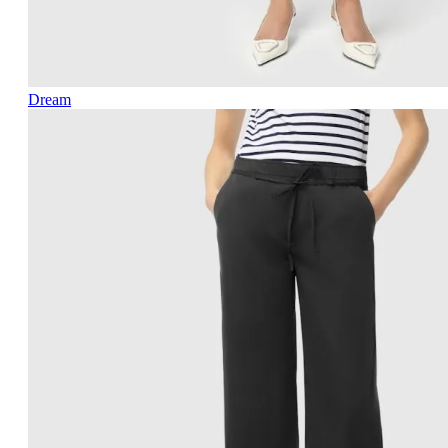
Dream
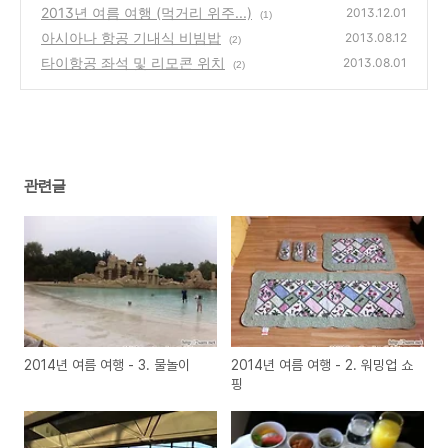
2013년 여름 여행 (먹거리 위주...)
2013.12.01
(1)
아시아나 항공 기내식 비빔밥
2013.08.12
(2)
타이항공 좌석 및 리모콘 위치
2013.08.01
(2)
관련글
2014년 여름 여행 - 3. 물놀이
2014년 여름 여행 - 2. 워밍업 쇼
핑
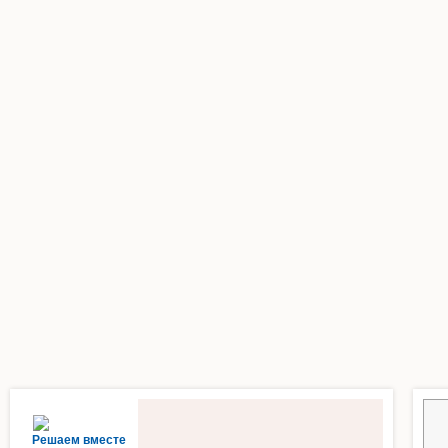
Решаем вместе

● ● ● ● ● ● ●

Exercise details.
The required output is each record above, reproduced exactly, without its pictures.

Task answer.
Dream
2013년 여름 여행 (먹거리 위주...)
2013.12.01
(1)
아시아나 항공 기내식 비빔밥
2013.08.12
(2)
타이항공 좌석 및 리모콘 위치
2013.08.01
(2)
관련글
2014년 여름 여행 - 3. 물놀이
2014년 여름 여행 - 2. 워밍업 쇼
핑
Решаем вместе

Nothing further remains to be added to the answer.